> _Required work_: Reproduce verbatim the lines below, from the line containing "Pengurus Baru STI" through the final line, inclusive.

> _Data supplied_:
-- Opening Marker --
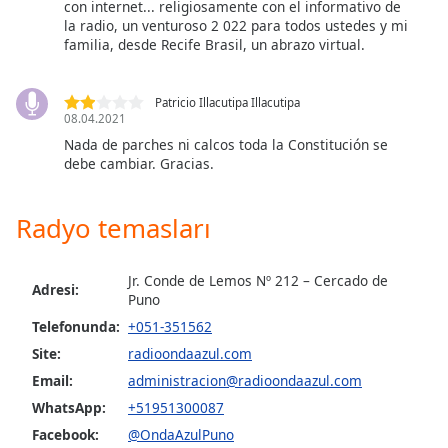
opens
con internet... religiosamente con el informativo de
subtitles
la radio, un venturoso 2 022 para todos ustedes y mi
settings
familia, desde Recife Brasil, un abrazo virtual.
dialog
subtitles
Patricio Illacutipa Illacutipa
off
,
08.04.2021
selected
Nada de parches ni calcos toda la Constitución se
debe cambiar. Gracias.
Audio
Track
Radyo temasları
Picture-
in-
Picture
Jr. Conde de Lemos Nº 212 – Cercado de
Fullscreen
Adresi:
This
Puno
is
Telefonunda:
+051-351562
a
Site:
radioondaazul.com
modal
Email:
administracion@radioondaazul.com
window.
WhatsApp:
+51951300087
Beginning
Facebook:
@OndaAzulPuno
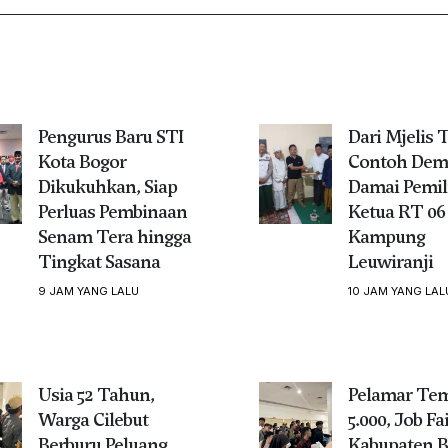
Pengurus Baru STI
Dari Mjelis 
Kota Bogor
Contoh Dem
Dikukuhkan, Siap
Damai Pemil
Perluas Pembinaan
Ketua RT 06
Senam Tera hingga
Kampung
Tingkat Sasana
Leuwiranji
9 JAM YANG LALU
10 JAM YANG LAL
Usia 52 Tahun,
Pelamar Te
Warga Cilebut
5.000, Job Fa
Berburu Peluang
Kabupaten B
-- Closing Marker --
> _Solution to the problem_:
Pengurus Baru STI
Dari Mjelis 
Kota Bogor
Contoh Dem
Dikukuhkan, Siap
Damai Pemil
Perluas Pembinaan
Ketua RT 06
Senam Tera hingga
Kampung
Tingkat Sasana
Leuwiranji
9 JAM YANG LALU
10 JAM YANG LAL
Usia 52 Tahun,
Pelamar Te
Warga Cilebut
5.000, Job Fa
Berburu Peluang
Kabupaten B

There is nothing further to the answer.